Aldea Zama: Birds Around our Tulum Condo
We spent the middle of our Yucatan trip in and around Tulum. It’s a former hidden eco-chic getaway that now suffers from its own success. Posh (i.e. WAY-overpriced) hotels and chic-ly named condominiums dominate. The visitors are a bunch of broke ravers and DJ aficionados alongside hedge fund bros in white linen and yoga ladies on bikes. Tulum itself is not a birding hotspot. Still, there’s beauty and adventure to be had. There are several sets of ruins within a short drive (Coba and Muyil). Tulum has beachfront ruins. The amazing-looking Sian Ka’an Preserve is near. The highlight of the area for us was, by far, the cenotes – limestone sinkholes filled with crystal clear water. Some are great for snorkeling. Others offer scuba diving. Tankatch Ha, near Coba, is a cave almost 100 feet down from the surface, and has a platform for jumping in (highly recommended). The cenotes are unique, dazzling, and magical. Don’t miss them. And the beach is nice if that’s your jam.
We stayed in a rental in an area known as Aldea Zama. It’s a big flat area of jungle between town and the beach that has turned into a theme park of condominium complexes. Don’t get me wrong – we loved having air conditioning, a kitchen and a couch, and a nice swimming pool outside our door for our five night stay. When a couple family members felt sick for a couple of days, the condo was a trip saver. And all the buildings and construction sites provided a lot of jungle edge that gave me a chance to find some birds. On various morning and afternoon walks, I picked up eight lifers: the ubiquitous Yucatan Jay, Yucatan Woodpecker, Yucatan Vireo, Scrub Euphonia, Black-cowled Oriole, White-fronted Parrot, Yellow-lored Parrot, and Olive-throated Parakeet. I never found any big or mixed flocks, though.

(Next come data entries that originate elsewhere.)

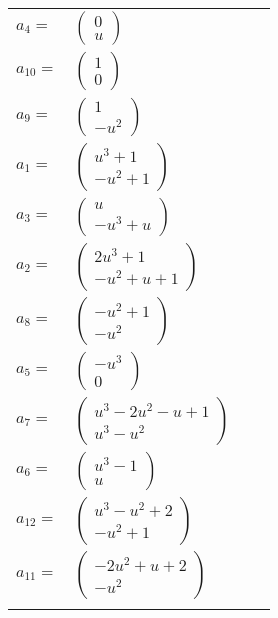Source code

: \documentclass[1p]{elsarticle_modified}
\theoremstyle{definition}
\begin{document}
\begin{tabular}{m{7pt} m{180pt} m{7pt} m{180pt} }
\flushright $a_{4}=$&$\begin{pmatrix}0\\u\end{pmatrix}$ \\
\flushright $a_{10}=$&$\begin{pmatrix}1\\0\end{pmatrix}$ \\
\flushright $a_{9}=$&$\begin{pmatrix}1\\- u^2\end{pmatrix}$ \\
\flushright $a_{1}=$&$\begin{pmatrix}u^3+1\\- u^2+1\end{pmatrix}$ \\
\flushright $a_{3}=$&$\begin{pmatrix}u\\- u^3+u\end{pmatrix}$ \\
\flushright $a_{2}=$&$\begin{pmatrix}2 u^3+1\\- u^2+u+1\end{pmatrix}$ \\
\flushright $a_{8}=$&$\begin{pmatrix}- u^2+1\\- u^2\end{pmatrix}$ \\
\flushright $a_{5}=$&$\begin{pmatrix}- u^3\\0\end{pmatrix}$ \\
\flushright $a_{7}=$&$\begin{pmatrix}u^3-2 u^2- u+1\\u^3- u^2\end{pmatrix}$ \\
\flushright $a_{6}=$&$\begin{pmatrix}u^3-1\\u\end{pmatrix}$ \\
\flushright $a_{12}=$&$\begin{pmatrix}u^3- u^2+2\\- u^2+1\end{pmatrix}$ \\
\flushright $a_{11}=$&$\begin{pmatrix}-2 u^2+u+2\\- u^2\end{pmatrix}$\\&\end{tabular}
\end{document}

Social Flycatchers and Masked Tityra were regulars on snags, while Roadside Hawk preferred mid-level cover.
One day, the boys and I headed to the beachfront ruins in Tulum. It’s a popular tourist destination, so unlike the bigger and better ruins at Coba, or the awesome birdiness of empty Muyil, there is a line to stand in. Happily, a family of pretty tame coati provided free entertainment. It was super windy (not unusual during January from what I’m told). The iguanas didn’t seem to mind, but it kept the bird activity down. Don’t expect a big list here.